Blechman came to Tehran along with a group of 300 Polish Christian orphans who had been sent by Russia to England via Iran. He, one of his older sisters and his cousin were the only Jewish children in the group. His other two sisters were left behind in the Soviet camp because they were deemed too old to join. One of them survived and, after some years in a detention camp in Cyprus, would eventually make it to the newly independent state of Israel. Once the group arrived in Tehran, Blechman, his sister and cousin decided to abandon the Polish group. They were sitting on the sidewalk, hungry and lost in a foreign city, when a passerby – many years later, Blechman is still not sure how – recognized them as Jewish and spoke Yiddish to them. She took them to an orphanage for Jewish refugees where they spent a year before the Jewish Agency organized their transportation to then-British Mandatory Palestine. What Blechman does remember of Tehran, he says, is a painful shortage of food. Unlike the Landau brothers, he did not go to school there.
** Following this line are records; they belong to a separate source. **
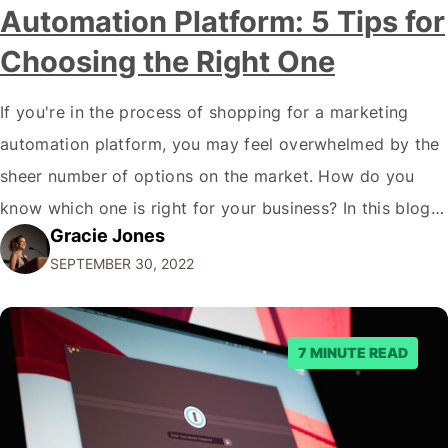
Automation Platform: 5 Tips for
Choosing the Right One
If you're in the process of shopping for a marketing
automation platform, you may feel overwhelmed by the
sheer number of options on the market. How do you
know which one is right for your business? In this blog
Gracie Jones
post, we'll give you five tips on how to choose a
SEPTEMBER 30, 2022
marketing automation platform for your…
7 MINUTE READ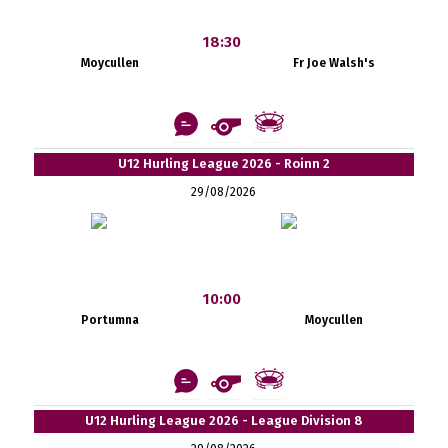
18:30
Moycullen
Fr Joe Walsh's
U12 Hurling League 2026 - Roinn 2
29/08/2026
10:00
Portumna
Moycullen
U12 Hurling League 2026 - League Division 8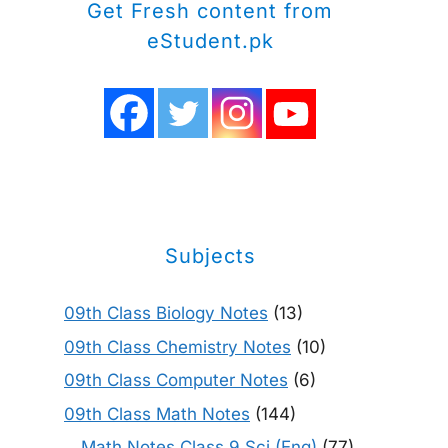
Get Fresh content from
eStudent.pk
Subjects
09th Class Biology Notes
(13)
09th Class Chemistry Notes
(10)
09th Class Computer Notes
(6)
09th Class Math Notes
(144)
Math Notes Class 9 Sci (Eng)
(77)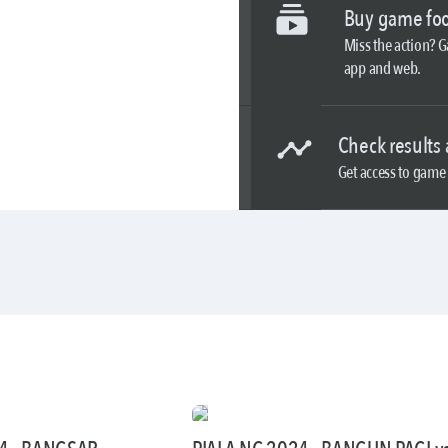
Buy game foo
Miss the action? 
app and web.
Check results 
Get access to game 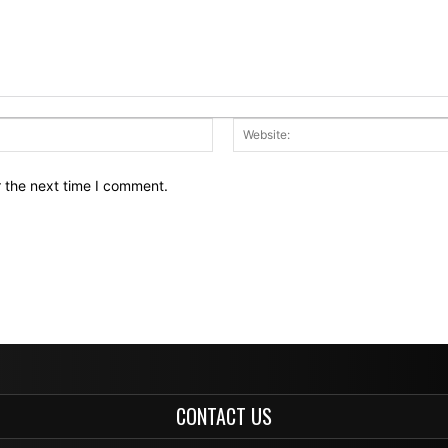
Email:*
r the next time I comment.
CONTACT US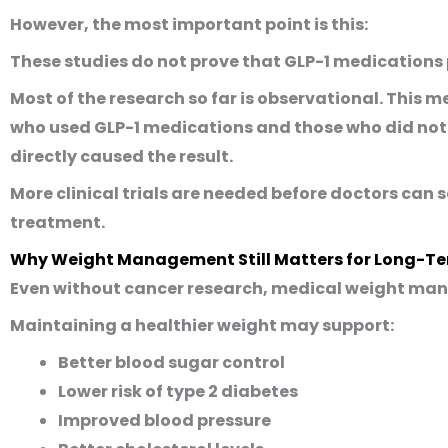
However, the most important point is this:
These studies do not prove that GLP-1 medications
Most of the research so far is observational. Thi
who used GLP-1 medications and those who did not.
directly caused the result.
More clinical trials are needed before doctors can 
treatment.
Why Weight Management Still Matters for Long-Te
Even without cancer research, medical weight man
Maintaining a healthier weight may support:
Better blood sugar control
Lower risk of type 2 diabetes
Improved blood pressure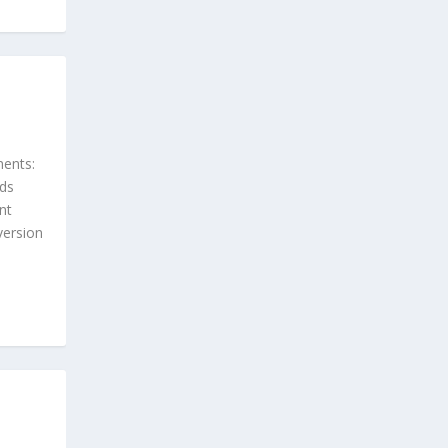
ents:
rds
nt
version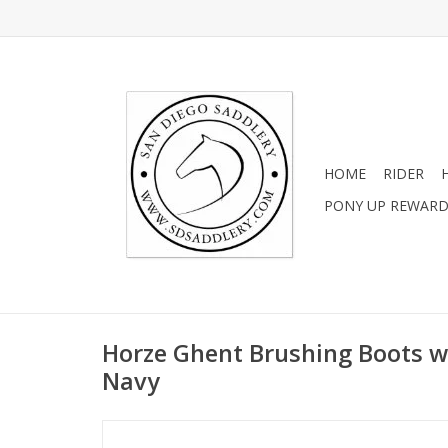
HOME
RIDER
PONY UP REWAR
Horze Ghent Brushing Boots w
Navy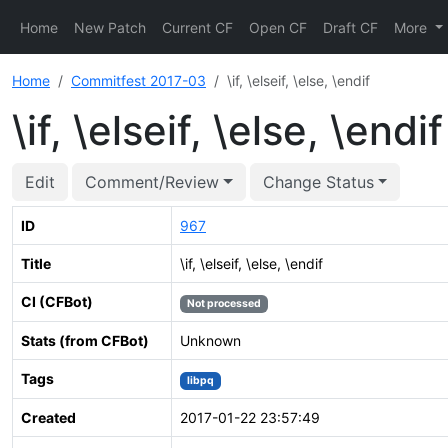
Home
New Patch
Current CF
Open CF
Draft CF
More
Home
Commitfest 2017-03
\if, \elseif, \else, \endif
\if, \elseif, \else, \endif
Edit
Comment/Review
Change Status
ID
967
Title
\if, \elseif, \else, \endif
CI (CFBot)
Not processed
Stats (from CFBot)
Unknown
Tags
libpq
Created
2017-01-22 23:57:49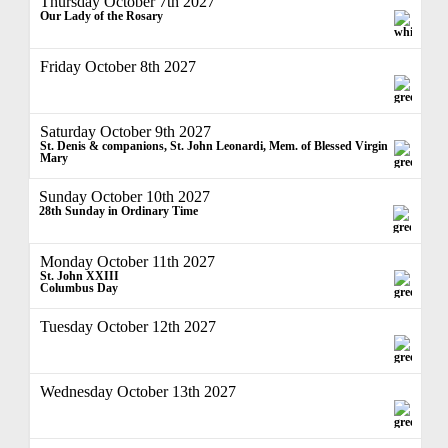
Thursday October 7th 2027
Our Lady of the Rosary
Friday October 8th 2027
Saturday October 9th 2027
St. Denis & companions, St. John Leonardi, Mem. of Blessed Virgin
Mary
Sunday October 10th 2027
28th Sunday in Ordinary Time
Monday October 11th 2027
St. John XXIII
Columbus Day
Tuesday October 12th 2027
Wednesday October 13th 2027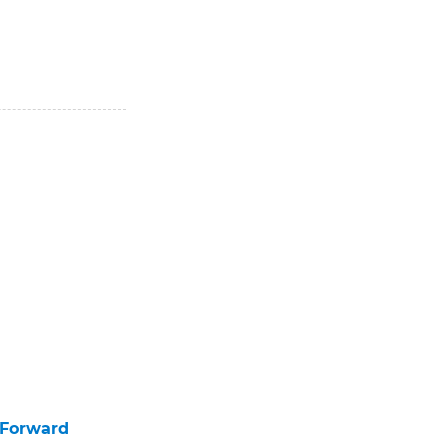
 Forward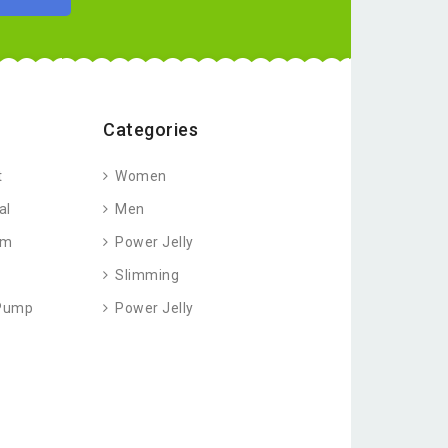
Categories
t
Women
al
Men
am
Power Jelly
Slimming
 Pump
Power Jelly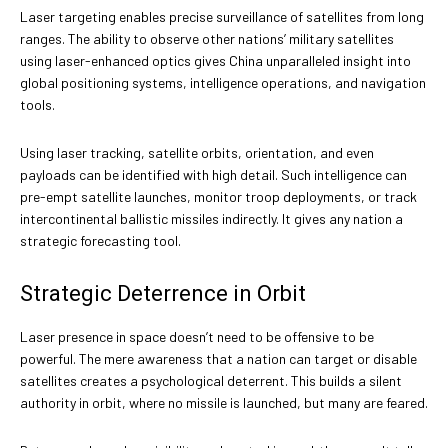
Laser targeting enables precise surveillance of satellites from long
ranges. The ability to observe other nations’ military satellites
using laser-enhanced optics gives China unparalleled insight into
global positioning systems, intelligence operations, and navigation
tools.
Using laser tracking, satellite orbits, orientation, and even
payloads can be identified with high detail. Such intelligence can
pre-empt satellite launches, monitor troop deployments, or track
intercontinental ballistic missiles indirectly. It gives any nation a
strategic forecasting tool.
Strategic Deterrence in Orbit
Laser presence in space doesn’t need to be offensive to be
powerful. The mere awareness that a nation can target or disable
satellites creates a psychological deterrent. This builds a silent
authority in orbit, where no missile is launched, but many are feared.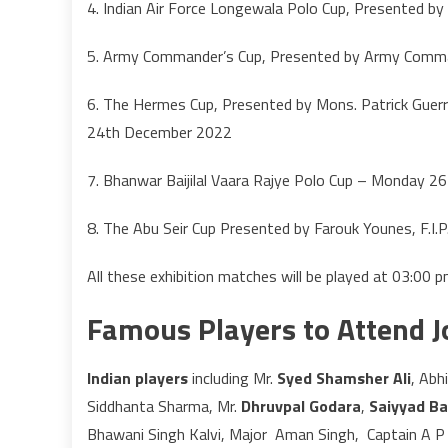
4. Indian Air Force Longewala Polo Cup, Presented
5. Army Commander’s Cup, Presented by Army Com
6. The Hermes Cup, Presented by Mons. Patrick Guerr
24th December 2022
7. Bhanwar Baijilal Vaara Rajye Polo Cup – Monday 
8. The Abu Seir Cup Presented by Farouk Younes, F.I
All these exhibition matches will be played at 03:00
Famous Players to Attend 
Indian players
including Mr.
Syed Shamsher Ali
, Ab
Siddhanta Sharma, Mr.
Dhruvpal Godara
,
Saiyyad Bas
Bhawani Singh Kalvi, Major Aman Singh, Captain A P 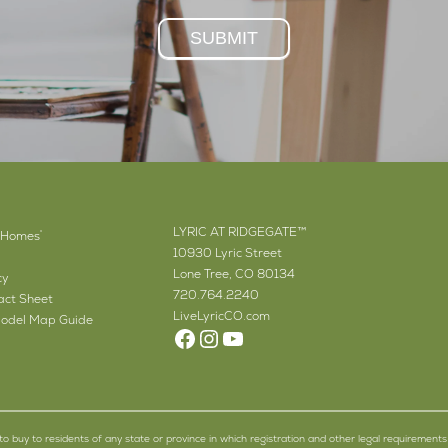
SUBMIT
LYRIC AT RIDGEGATE™
 Homes
®
10930 Lyric Street
Lone Tree, CO 80134
cy
720.764.2240
ct Sheet
LiveLyricCO.com
odel Map Guide
Facebook
Instagram
YouTube
er to buy to residents of any state or province in which registration and other legal requirements 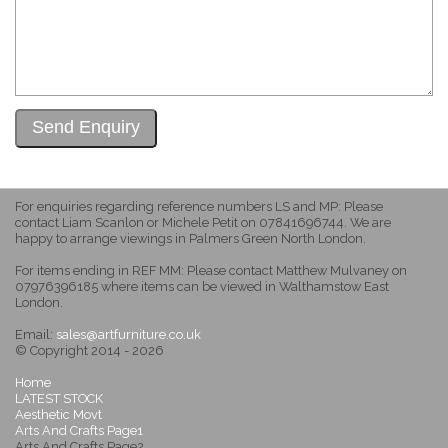
For enquiries regarding reference numbers LS and MP: Please
contact Liam Scanlon or Michele Petit on 07841696744. We are
happy to arrange viewings in Palmers Green North London.
For items ending in REF MM: Please contact Matthew Mulvaney on
07976396185 where items can be viewed in Walthamstow East
London.
Email:
sales@artfurniture.co.uk
© Copyright 2014 - 2026
Home
LATEST STOCK
Aesthetic Movt
Arts And Crafts Page1
Arts And Crafts Page2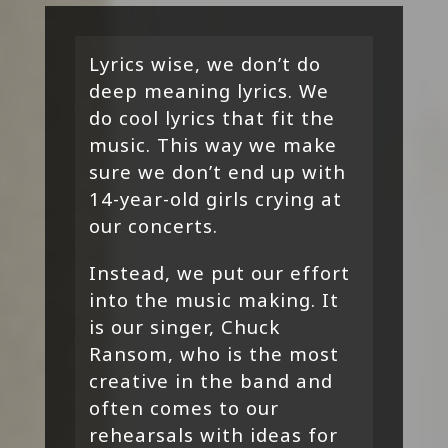
Lyrics wise, we don’t do
deep meaning lyrics. We
do cool lyrics that fit the
music. This way we make
sure we don’t end up with
14-year-old girls crying at
our concerts.
Instead, we put our effort
into the music making. It
is our singer, Chuck
Ransom, who is the most
creative in the band and
often comes to our
rehearsals with ideas for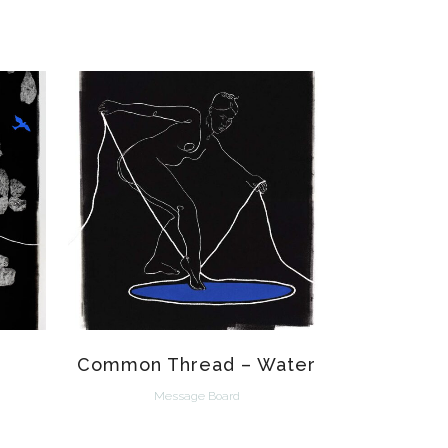
VIEW
Common Thread – Water
Message Board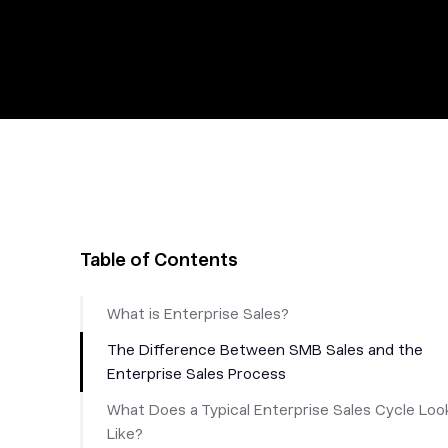
Table of Contents
What is Enterprise Sales?
The Difference Between SMB Sales and the
Enterprise Sales Process
What Does a Typical Enterprise Sales Cycle Loo
Like?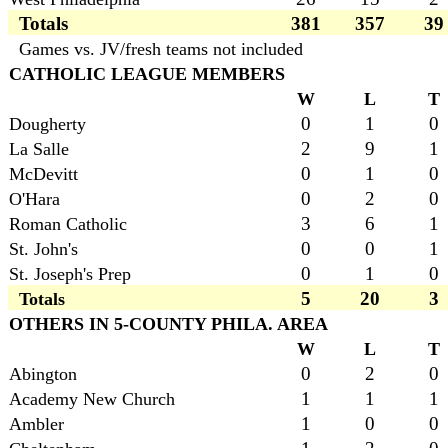
Totals
381
357
39
Games vs. JV/fresh teams not included
CATHOLIC LEAGUE MEMBERS
W
L
T
0
1
0
Dougherty
2
9
1
La Salle
0
1
0
McDevitt
0
2
0
O'Hara
3
6
1
Roman Catholic
0
0
1
St. John's
0
1
0
St. Joseph's Prep
5
20
3
Totals
OTHERS IN 5-COUNTY PHILA. AREA
W
L
T
0
2
0
Abington
1
1
1
Academy New Church
1
0
0
Ambler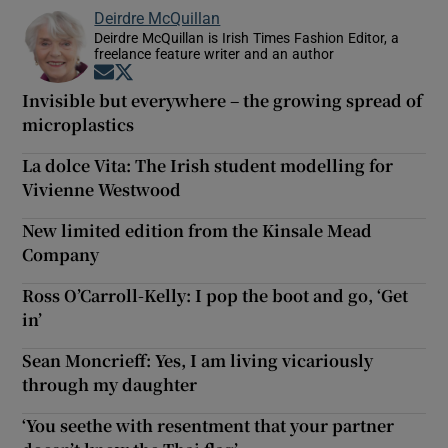
Deirdre McQuillan
Deirdre McQuillan is Irish Times Fashion Editor, a
freelance feature writer and an author
Opens in new window
Opens in new window
Invisible but everywhere – the growing spread of
microplastics
La dolce Vita: The Irish student modelling for
Vivienne Westwood
New limited edition from the Kinsale Mead
Company
Ross O’Carroll-Kelly: I pop the boot and go, ‘Get
in’
Sean Moncrieff: Yes, I am living vicariously
through my daughter
‘You seethe with resentment that your partner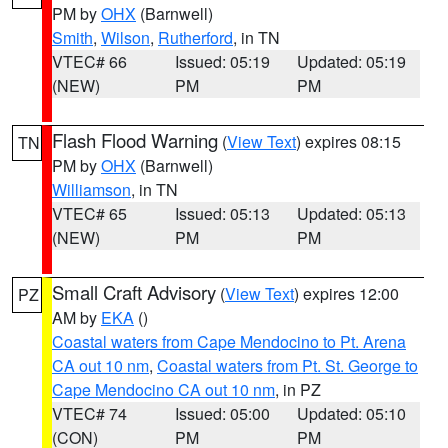
PM by
OHX
(Barnwell)
Smith
,
Wilson
,
Rutherford
, in TN
VTEC# 66
Issued: 05:19
Updated: 05:19
(NEW)
PM
PM
Flash Flood Warning
(
View Text
) expires 08:15
TN
PM by
OHX
(Barnwell)
Williamson
, in TN
VTEC# 65
Issued: 05:13
Updated: 05:13
(NEW)
PM
PM
Small Craft Advisory
(
View Text
) expires 12:00
PZ
AM by
EKA
()
Coastal waters from Cape Mendocino to Pt. Arena
CA out 10 nm
,
Coastal waters from Pt. St. George to
Cape Mendocino CA out 10 nm
, in PZ
VTEC# 74
Issued: 05:00
Updated: 05:10
(CON)
PM
PM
Blechman’s story has many parallels with that of Dekel’s father, whose own tale runs throughout the book. Dekel’s father too does not like to talk about the lives lost by the war. But he recounts much more enthusiastically his arrival to Palestine in 1943, his becoming part of a religious community, and his subsequent success as both a student and a teacher. “I have lived through the entire history of the Jewish people,” he says, again and again.
George and Henry Landau are also effusive in their praise of Mikhal Dekel’s book. “We cannot emphasize enough,” they say, “how important this is.” With the help of the typed memoirs of their own father, Dr. Majer Landau, and the many documents they kept, the brothers have also tried to make their story known over the years. “Not only were we not considered Holocaust survivors, but no-one knew we existed at all. No one knew Jews were also prisoners in the Soviet Union.”
Once, the brothers say, they gave a talk at the Museum of Jewish Heritage in New York only to discover that no one in the audience had heard of this important element of Jewish history before. “If that crowd doesn't know anything about it,” they say, “who would?”